____ Data excerpts

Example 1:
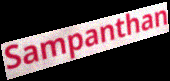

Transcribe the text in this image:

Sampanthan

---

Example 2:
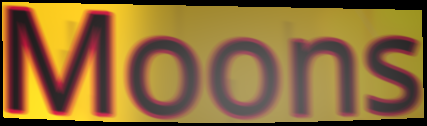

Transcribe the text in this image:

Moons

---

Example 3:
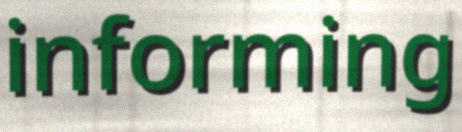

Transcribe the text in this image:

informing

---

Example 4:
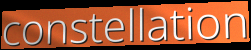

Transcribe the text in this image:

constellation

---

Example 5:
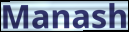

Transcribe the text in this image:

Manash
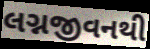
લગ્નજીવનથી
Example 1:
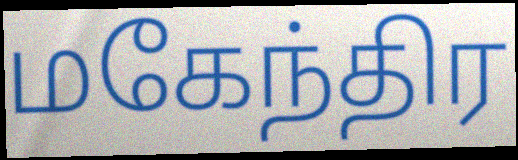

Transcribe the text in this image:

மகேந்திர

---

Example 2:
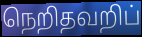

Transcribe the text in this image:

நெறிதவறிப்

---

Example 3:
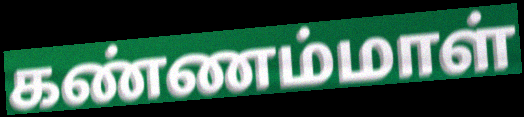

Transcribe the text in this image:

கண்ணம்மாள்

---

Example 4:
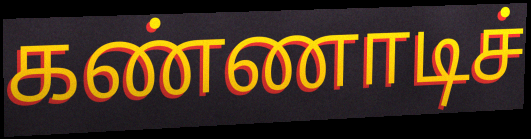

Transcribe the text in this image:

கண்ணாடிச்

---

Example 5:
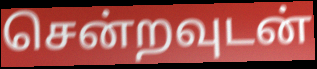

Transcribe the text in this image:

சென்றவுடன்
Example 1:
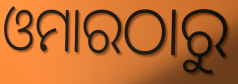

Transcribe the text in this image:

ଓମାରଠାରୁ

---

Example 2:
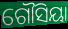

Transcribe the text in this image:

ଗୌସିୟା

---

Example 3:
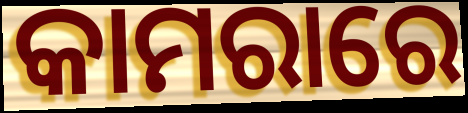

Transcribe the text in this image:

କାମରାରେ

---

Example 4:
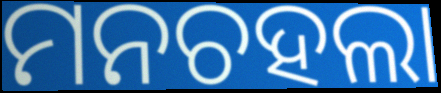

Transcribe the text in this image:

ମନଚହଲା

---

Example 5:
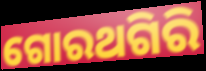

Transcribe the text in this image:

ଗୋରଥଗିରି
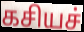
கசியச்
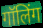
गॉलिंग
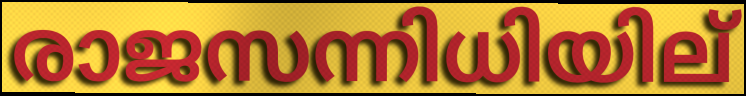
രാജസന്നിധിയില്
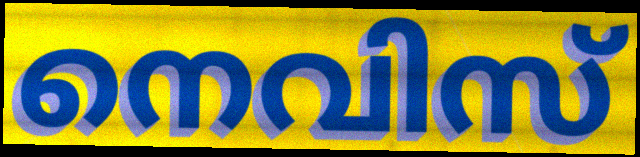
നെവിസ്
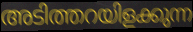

________

* [Requirement] Only the pictures may be dropped; print every record exactly as given.

* [Exercise output]
Example 1:

Transcribe the text in this image:

Sampanthan

---

Example 2:

Transcribe the text in this image:

Moons

---

Example 3:

Transcribe the text in this image:

informing

---

Example 4:

Transcribe the text in this image:

constellation

---

Example 5:

Transcribe the text in this image:

Manash
લગ્નજીવનથી
Example 1:

Transcribe the text in this image:

மகேந்திர

---

Example 2:

Transcribe the text in this image:

நெறிதவறிப்

---

Example 3:

Transcribe the text in this image:

கண்ணம்மாள்

---

Example 4:

Transcribe the text in this image:

கண்ணாடிச்

---

Example 5:

Transcribe the text in this image:

சென்றவுடன்
Example 1:

Transcribe the text in this image:

ଓମାରଠାରୁ

---

Example 2:

Transcribe the text in this image:

ଗୌସିୟା

---

Example 3:

Transcribe the text in this image:

କାମରାରେ

---

Example 4:

Transcribe the text in this image:

ମନଚହଲା

---

Example 5:

Transcribe the text in this image:

ଗୋରଥଗିରି
கசியச்
गॉलिंग
രാജസന്നിധിയില്
നെവിസ്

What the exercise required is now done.